4. Adam Lanza, 20, was responsible for storming into the Sandy Hook Elementary School in Newtown, Connecticut, on Dec. 14, 2012, and killing 20 first-graders and six adults. He murdered his mother first, then used her rifle to shoot his victims, and then killed himself. After the incident, investigators learned that Adam suffered from numerous mental problems. He loved horror movies and was fascinated by mass killings. Adam had had a strained relationship with his father since his parents separated in 2002.
A growing number of young men—even teens—are snapping. What is causing this?
The debate rages today about gun control—and certainly a case can be made that these men should never have had access to handguns or rifles. But this dilemma can't be solved simply by stricter background checks. (Elliot Rodger, for example, stabbed three of his victims with a knife, one of them 94 times. In other cases, they used guns owned by family members.)
In the cases I've described, each young man came from a broken home marked by abuse, rejection or neglect. Each was tormented by inner demons that caused him to be fascinated with conspiracies, weapons and violence. And after each massacre, people who knew these young men said they detected that they were deeply disturbed and needed intervention.
Other factors may have played a role, including drugs, video games, violent entertainment and broken relationships.
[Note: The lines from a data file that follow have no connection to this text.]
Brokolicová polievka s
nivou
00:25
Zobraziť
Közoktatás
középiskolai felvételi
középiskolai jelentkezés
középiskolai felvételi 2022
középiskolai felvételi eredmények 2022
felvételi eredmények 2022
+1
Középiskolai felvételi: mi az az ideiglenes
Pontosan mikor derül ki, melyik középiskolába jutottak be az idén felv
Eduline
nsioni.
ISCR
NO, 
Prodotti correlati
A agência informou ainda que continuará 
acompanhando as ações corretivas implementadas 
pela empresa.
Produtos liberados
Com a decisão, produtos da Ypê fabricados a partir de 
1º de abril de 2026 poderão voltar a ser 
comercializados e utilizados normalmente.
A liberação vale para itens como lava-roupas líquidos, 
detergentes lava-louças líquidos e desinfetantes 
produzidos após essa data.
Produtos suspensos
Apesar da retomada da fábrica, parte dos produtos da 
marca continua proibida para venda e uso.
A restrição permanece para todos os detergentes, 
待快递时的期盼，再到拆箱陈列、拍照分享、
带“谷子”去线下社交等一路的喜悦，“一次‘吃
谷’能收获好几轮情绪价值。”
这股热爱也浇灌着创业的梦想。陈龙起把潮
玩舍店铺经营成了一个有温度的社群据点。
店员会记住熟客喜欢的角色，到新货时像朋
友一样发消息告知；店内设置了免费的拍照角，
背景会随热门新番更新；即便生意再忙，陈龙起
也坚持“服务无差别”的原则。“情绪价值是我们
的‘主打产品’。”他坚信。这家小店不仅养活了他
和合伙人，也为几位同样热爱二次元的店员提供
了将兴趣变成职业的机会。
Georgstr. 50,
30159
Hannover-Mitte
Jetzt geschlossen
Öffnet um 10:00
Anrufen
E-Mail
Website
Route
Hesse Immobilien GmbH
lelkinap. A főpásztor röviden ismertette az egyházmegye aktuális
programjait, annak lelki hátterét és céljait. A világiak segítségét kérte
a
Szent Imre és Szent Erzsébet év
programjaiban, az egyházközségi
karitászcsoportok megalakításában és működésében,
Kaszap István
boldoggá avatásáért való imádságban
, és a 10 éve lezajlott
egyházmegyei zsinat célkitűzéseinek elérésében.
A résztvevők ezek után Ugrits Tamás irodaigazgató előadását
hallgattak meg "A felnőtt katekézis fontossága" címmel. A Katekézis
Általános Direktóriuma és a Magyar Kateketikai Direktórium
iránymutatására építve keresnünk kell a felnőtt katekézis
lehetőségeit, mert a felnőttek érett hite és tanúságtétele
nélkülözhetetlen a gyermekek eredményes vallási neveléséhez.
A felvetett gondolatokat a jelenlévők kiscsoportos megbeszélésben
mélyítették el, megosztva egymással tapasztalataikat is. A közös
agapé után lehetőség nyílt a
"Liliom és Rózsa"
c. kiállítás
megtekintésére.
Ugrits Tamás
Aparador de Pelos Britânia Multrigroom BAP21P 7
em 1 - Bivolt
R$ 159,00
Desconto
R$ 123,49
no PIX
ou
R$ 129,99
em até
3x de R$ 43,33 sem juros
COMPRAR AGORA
But one clear factor is mental illness and an obvious lack of support for families that struggle with this problem. A lot of young men in this country today are battling anxiety, compulsive behaviors and serious psychological problems, and we can't sit back and wait for politicians to solve this.
We need spiritual answers—and the church must step up to the plate to provide more help to people like Christopher, Dylann, Elliot and Adam before they reach the breaking point. That's why I'm grateful California Pastor Rick Warren and his wife, Kay (whose 27-year-old son battled depression and committed suicide in 2013), have organized a conference on mental illness that begins today. The Gathering on Mental Health and the Church will convene at Saddleback Church in Lake Forest, California, Oct. 7-9.
"It's time to break the silence and stigma surrounding mental illness," says Kay Warren. "Every church, regardless of size or location, can be a place of refuge and love and compassion for those who need it most."
Hopefully Saddleback's willingness to apply the gospel to this taboo topic will result in a wave of healing in this country. For too long we have ignored this complicated problem—or we've deliberately swept it under the rug. The church should be the place where families go to find answers to mental illness—and not after a school massacre but before it happens.